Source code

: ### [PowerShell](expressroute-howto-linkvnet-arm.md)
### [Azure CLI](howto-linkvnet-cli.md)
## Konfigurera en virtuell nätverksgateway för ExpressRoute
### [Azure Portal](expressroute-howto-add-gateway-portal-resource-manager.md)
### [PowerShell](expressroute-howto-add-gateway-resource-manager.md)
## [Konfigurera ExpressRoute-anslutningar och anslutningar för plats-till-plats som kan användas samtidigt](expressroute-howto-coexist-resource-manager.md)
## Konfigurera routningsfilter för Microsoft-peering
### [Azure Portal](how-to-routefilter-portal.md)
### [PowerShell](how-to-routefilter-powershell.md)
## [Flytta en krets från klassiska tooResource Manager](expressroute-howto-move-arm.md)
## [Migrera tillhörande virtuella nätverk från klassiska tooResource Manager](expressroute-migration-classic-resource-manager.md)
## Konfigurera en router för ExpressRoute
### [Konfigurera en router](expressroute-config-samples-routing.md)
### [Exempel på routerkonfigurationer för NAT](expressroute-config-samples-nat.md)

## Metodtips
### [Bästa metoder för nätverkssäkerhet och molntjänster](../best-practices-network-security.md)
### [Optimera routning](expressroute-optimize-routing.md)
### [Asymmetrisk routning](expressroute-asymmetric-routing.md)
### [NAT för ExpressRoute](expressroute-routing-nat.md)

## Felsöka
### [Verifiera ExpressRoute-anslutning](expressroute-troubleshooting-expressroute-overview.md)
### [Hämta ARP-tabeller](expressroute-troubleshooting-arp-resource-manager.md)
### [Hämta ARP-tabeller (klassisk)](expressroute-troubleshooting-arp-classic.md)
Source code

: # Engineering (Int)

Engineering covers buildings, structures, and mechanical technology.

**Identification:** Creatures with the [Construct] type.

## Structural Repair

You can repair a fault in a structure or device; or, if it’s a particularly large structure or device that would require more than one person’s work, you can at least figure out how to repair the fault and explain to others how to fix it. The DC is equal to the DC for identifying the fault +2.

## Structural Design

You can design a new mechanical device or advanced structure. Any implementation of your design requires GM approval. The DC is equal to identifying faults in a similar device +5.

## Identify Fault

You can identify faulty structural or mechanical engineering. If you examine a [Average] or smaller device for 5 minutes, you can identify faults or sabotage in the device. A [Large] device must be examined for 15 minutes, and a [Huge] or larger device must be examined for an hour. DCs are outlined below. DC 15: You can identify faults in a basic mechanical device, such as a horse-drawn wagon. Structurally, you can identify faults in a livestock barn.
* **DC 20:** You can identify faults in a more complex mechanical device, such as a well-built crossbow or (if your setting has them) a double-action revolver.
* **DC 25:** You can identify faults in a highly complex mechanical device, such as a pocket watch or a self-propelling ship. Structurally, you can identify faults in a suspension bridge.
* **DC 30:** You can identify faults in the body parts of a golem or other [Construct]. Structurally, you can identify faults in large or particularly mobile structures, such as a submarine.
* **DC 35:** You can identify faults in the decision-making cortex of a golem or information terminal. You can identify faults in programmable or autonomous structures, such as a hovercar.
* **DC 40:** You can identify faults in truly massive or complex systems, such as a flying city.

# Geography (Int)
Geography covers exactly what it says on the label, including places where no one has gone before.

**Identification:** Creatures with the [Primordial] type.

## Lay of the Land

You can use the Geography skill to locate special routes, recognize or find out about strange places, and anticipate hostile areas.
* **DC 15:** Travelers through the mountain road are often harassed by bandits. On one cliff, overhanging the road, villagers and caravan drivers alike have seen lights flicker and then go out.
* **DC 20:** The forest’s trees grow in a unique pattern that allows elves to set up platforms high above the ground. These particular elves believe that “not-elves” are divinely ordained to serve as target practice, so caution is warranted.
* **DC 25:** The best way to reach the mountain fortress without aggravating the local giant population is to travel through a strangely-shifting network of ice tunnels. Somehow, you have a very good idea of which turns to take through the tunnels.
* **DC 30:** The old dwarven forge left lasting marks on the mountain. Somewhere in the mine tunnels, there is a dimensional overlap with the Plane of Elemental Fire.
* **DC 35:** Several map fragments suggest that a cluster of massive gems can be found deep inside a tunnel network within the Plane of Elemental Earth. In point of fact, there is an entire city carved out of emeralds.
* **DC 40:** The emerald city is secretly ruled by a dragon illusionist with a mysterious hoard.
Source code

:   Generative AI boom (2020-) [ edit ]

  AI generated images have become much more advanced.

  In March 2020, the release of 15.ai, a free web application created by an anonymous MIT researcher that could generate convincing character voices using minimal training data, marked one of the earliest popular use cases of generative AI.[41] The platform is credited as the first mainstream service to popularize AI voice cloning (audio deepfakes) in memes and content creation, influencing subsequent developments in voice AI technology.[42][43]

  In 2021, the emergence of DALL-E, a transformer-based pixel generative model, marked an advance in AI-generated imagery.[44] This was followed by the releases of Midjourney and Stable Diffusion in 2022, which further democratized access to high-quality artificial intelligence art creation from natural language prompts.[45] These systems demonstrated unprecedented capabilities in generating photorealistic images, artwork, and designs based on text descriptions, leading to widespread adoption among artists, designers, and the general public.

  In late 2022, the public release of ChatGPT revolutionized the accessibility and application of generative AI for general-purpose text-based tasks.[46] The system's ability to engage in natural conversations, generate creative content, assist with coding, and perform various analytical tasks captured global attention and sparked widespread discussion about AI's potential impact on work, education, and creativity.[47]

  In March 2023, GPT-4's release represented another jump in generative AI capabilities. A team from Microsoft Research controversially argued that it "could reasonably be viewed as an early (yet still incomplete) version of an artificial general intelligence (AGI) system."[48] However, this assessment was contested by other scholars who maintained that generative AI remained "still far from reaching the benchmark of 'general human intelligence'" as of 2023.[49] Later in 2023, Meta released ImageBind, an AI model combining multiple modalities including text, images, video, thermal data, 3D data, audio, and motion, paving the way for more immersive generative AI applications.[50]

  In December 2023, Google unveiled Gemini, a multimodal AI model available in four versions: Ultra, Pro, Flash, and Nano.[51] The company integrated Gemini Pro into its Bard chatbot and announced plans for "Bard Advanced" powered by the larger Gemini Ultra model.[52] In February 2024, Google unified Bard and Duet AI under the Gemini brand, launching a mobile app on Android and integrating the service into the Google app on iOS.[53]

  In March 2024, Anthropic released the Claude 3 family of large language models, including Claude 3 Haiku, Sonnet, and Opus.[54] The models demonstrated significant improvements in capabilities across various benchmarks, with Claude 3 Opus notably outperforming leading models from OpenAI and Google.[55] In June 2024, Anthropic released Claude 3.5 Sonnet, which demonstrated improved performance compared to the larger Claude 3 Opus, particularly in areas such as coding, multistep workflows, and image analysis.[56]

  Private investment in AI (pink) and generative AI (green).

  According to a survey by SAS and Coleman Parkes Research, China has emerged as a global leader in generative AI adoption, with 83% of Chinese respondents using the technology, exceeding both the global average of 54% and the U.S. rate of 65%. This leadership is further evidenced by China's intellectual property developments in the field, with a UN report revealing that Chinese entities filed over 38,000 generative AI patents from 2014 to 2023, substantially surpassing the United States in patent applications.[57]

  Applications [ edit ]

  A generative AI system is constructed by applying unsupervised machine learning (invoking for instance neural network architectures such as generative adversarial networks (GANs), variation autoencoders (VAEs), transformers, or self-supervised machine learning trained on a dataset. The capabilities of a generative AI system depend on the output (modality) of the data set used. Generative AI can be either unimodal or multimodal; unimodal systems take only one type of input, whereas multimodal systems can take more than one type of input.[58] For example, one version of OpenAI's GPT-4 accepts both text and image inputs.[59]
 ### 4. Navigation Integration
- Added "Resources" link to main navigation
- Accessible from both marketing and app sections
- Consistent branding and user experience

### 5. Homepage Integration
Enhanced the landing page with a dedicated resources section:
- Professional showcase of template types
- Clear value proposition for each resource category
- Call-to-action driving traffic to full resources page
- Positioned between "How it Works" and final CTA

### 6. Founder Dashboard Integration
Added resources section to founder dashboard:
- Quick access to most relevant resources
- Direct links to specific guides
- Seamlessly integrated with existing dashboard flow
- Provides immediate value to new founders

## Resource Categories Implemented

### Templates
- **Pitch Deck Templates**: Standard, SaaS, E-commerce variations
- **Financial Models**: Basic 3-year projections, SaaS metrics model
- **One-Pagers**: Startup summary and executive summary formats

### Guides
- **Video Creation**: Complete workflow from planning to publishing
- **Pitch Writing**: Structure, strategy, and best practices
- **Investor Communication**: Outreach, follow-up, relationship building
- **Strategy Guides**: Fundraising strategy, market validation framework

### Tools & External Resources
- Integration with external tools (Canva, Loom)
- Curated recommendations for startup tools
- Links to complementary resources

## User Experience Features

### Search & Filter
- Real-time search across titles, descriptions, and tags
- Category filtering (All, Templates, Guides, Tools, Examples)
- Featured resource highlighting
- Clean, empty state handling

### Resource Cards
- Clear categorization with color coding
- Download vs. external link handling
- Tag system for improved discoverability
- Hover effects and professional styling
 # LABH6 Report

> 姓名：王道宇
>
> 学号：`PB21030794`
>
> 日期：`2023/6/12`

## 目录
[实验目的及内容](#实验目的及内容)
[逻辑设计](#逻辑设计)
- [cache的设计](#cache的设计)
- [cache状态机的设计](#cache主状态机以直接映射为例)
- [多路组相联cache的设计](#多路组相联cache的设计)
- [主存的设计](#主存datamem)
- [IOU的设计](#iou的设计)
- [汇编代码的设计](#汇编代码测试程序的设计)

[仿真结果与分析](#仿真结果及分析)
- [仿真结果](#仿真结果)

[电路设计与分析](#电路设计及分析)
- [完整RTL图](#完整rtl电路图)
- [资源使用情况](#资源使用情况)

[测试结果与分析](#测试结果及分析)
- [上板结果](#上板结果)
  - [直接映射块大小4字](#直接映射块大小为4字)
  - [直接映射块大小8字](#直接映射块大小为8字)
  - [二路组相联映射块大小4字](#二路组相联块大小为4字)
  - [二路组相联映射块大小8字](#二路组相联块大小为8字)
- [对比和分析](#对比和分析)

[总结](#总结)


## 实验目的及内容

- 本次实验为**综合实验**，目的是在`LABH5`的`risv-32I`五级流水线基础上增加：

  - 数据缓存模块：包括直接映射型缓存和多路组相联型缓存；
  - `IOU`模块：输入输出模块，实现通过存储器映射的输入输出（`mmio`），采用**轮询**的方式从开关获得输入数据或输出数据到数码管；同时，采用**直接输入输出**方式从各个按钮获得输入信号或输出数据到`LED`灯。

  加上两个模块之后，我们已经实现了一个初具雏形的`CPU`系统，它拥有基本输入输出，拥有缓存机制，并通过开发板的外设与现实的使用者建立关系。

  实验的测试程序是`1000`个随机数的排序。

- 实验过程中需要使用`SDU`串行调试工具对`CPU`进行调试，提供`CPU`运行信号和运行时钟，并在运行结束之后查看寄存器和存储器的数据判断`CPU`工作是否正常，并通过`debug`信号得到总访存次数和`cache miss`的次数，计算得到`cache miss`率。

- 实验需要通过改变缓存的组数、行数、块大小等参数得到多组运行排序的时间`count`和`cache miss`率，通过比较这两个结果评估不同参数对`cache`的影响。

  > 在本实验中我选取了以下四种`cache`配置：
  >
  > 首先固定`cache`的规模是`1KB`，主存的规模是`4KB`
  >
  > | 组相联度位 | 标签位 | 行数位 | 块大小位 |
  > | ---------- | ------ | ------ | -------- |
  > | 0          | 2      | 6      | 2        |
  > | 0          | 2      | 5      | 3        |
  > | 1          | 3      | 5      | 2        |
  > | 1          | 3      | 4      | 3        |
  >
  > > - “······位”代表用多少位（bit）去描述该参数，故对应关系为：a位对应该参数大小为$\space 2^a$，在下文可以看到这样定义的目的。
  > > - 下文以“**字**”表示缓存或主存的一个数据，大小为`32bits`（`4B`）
▬▬▬
→ REQUEST
Rewrite the data as a Markdown table with the columns No. and Text, starting at the line that contains "Engineering covers buildings, structures, and" and ending at the line that contains "## Identify Fault". Give each non-blank line its own numbered row and leave out blank lines.

→ SOLUTION TO THIS EXERCISE
| No. | Text |
|---|---|
| 1 | Engineering covers buildings, structures, and mechanical technology. |
| 2 | **Identification:** Creatures with the [Construct] type. |
| 3 | ## Structural Repair |
| 4 | You can repair a fault in a structure or device; or, if it’s a particularly large structure or device that would require more than one person’s work, you can at least figure out how to repair the fault and explain to others how to fix it. The DC is equal to the DC for identifying the fault +2. |
| 5 | ## Structural Design |
| 6 | You can design a new mechanical device or advanced structure. Any implementation of your design requires GM approval. The DC is equal to identifying faults in a similar device +5. |
| 7 | ## Identify Fault |